ラヴシークレットルーム Ⅱ お医者さんの彼との未来
駐車場に戻ってきた私達は再び車に乗り込んだ。
言葉を交わさないまま車は再び動き始めた。
車窓から見える景色は新緑に包まれていた静かな空間から人通りの多い賑やかな空間へと流れている。
あと5分も走れば、私の大学院の建物がみえてくる
目的地はどこなのか?
さっきの両親の墓地だったのか?
それともさっき“背中を押してもらう”って言ってたから・・・・まだどこか他の場所へ行くのかな?

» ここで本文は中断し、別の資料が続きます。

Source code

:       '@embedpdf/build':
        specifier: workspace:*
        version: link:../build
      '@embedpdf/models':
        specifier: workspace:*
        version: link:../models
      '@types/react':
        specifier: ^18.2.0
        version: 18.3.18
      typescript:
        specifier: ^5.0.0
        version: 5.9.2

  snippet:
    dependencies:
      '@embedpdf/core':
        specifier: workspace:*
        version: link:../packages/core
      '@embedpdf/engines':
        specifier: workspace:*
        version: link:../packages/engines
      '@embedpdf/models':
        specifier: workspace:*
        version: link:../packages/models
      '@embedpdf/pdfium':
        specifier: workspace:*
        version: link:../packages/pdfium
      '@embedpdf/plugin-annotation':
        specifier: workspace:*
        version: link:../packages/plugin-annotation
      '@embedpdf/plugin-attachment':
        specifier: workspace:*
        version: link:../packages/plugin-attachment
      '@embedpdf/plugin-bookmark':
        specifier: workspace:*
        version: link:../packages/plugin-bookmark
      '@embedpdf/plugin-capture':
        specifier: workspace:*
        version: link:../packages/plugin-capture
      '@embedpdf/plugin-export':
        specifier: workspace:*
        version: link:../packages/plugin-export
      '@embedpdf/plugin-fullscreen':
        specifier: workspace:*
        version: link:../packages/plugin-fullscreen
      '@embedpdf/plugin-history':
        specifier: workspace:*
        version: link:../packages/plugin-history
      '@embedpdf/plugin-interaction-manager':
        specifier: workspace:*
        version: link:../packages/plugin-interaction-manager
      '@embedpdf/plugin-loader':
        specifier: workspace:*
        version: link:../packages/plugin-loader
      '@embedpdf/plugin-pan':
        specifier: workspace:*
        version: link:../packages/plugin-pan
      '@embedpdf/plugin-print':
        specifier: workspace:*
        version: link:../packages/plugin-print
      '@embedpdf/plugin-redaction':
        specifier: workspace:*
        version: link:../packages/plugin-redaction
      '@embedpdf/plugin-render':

そう考えを巡らしていたその時、再び私の右手指と彼の左手指がゆっくりと絡んだ。
慌てて彼の様子を窺うと彼は右手でハンドルを握ったままじっと前を見つめたままだった。
先ほどのような力強い眼差しで。
繋がった手指から感じたは彼の体温だけでなく・・・・彼の気持ちの強さもだった。
“俺に付いて来い”・・・・・そんな気持ちの強さ
だからもうどこへ行くかとか聴く必要はなかった。
今、この瞬間がたまらなく心地よく感じられた。
ふたりで一緒に前に進んでいるという心地よさ
大切にされているという心地よさ
愛されているという心地よさ
そして・・・・
どこまでも今という時間が続いて欲しいという心地よさ
でも、そんな想いは彼に届かなかったのか、車は再び停められた。
ずっと絡み合っていたお互いの手指も一瞬だけ強く絡み合った後、ゆっくりと引き離されてしまった。
いつもの私なら
手指を離されてしまった事実から
そこに取り残されるような不安に襲われるんだけど
この時の私はそんなことは微塵も感じなかった。
彼の気持ちの強さ
それが私の不安を掻き消してくれていたから。
そんな私達が次にたどり着いた場所は
私にもかなりお馴染みな場所だった。
「行ってくるな。」
『・・日詠セン・・あっ、ナオフミさん。私は・・・私はどうしたら、いい?』
車のドアノブに指を引っ掛けようとしていた彼に問いかけた。
「・・・見守っていてくれればいい。」
そう答えた彼。
その表情からは緊張感を感じずにはいられなかった。
『わかった・・・』
こうしたほうがいい、ああしたほうがいいとかは言わない
どうしたらいいのか
きっとアナタのほうがよくわかっている
そう思うから・・・・
ガチャッ・・・・バタン
・・・ガチャ・・・バン!!!!!!
運転席側のドアをそっと閉めたナオフミさんの後を追いかけようと私は慌てて助手席側のドアを開け、すぐさま乱暴気味に閉めた。
そして前をゆく彼の真っ直ぐに伸びている大きな背中を追いかけた。